== Provided data

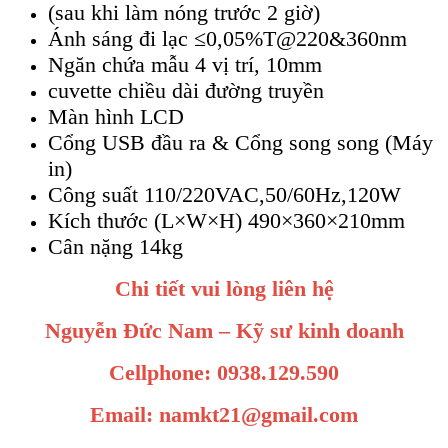
(sau khi làm nóng trước 2 giờ)
Ánh sáng đi lạc ≤0,05%T@220&360nm
Ngăn chứa mẫu 4 vị trí, 10mm
cuvette chiều dài đường truyền
Màn hình LCD
Cổng USB đầu ra & Cổng song song (Máy
in)
Công suất 110/220VAC,50/60Hz,120W
Kích thước (L×W×H) 490×360×210mm
Cân nặng 14kg
Chi tiết vui lòng liên hệ
Nguyễn Đức Nam – Kỹ sư kinh doanh
Cellphone: 0938.129.590
Email: namkt21@gmail.com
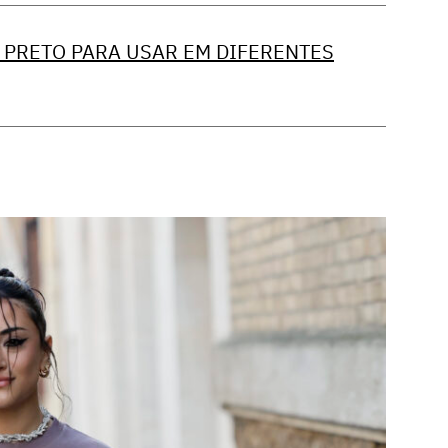
 PRETO PARA USAR EM DIFERENTES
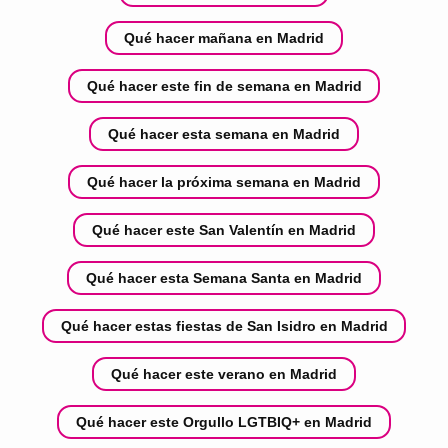
Qué hacer mañana en Madrid
Qué hacer este fin de semana en Madrid
Qué hacer esta semana en Madrid
Qué hacer la próxima semana en Madrid
Qué hacer este San Valentín en Madrid
Qué hacer esta Semana Santa en Madrid
Qué hacer estas fiestas de San Isidro en Madrid
Qué hacer este verano en Madrid
Qué hacer este Orgullo LGTBIQ+ en Madrid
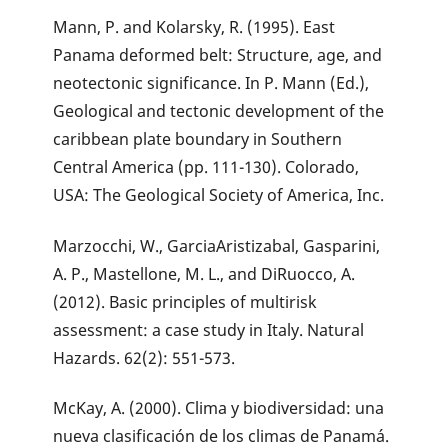
Mann, P. and Kolarsky, R. (1995). East
Panama deformed belt: Structure, age, and
neotectonic significance. In P. Mann (Ed.),
Geological and tectonic development of the
caribbean plate boundary in Southern
Central America (pp. 111-130). Colorado,
USA: The Geological Society of America, Inc.
Marzocchi, W., GarciaAristizabal, Gasparini,
A. P., Mastellone, M. L., and DiRuocco, A.
(2012). Basic principles of multirisk
assessment: a case study in Italy. Natural
Hazards. 62(2): 551-573.
McKay, A. (2000). Clima y biodiversidad: una
nueva clasificación de los climas de Panamá.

====

- **Directive**:
Using the records above, write out exactly the lines from the one containing "Hazards. 62(2): 551-573." through the last, and add nothing.

- **Response to this exercise**:
Hazards. 62(2): 551-573.
McKay, A. (2000). Clima y biodiversidad: una
nueva clasificación de los climas de Panamá.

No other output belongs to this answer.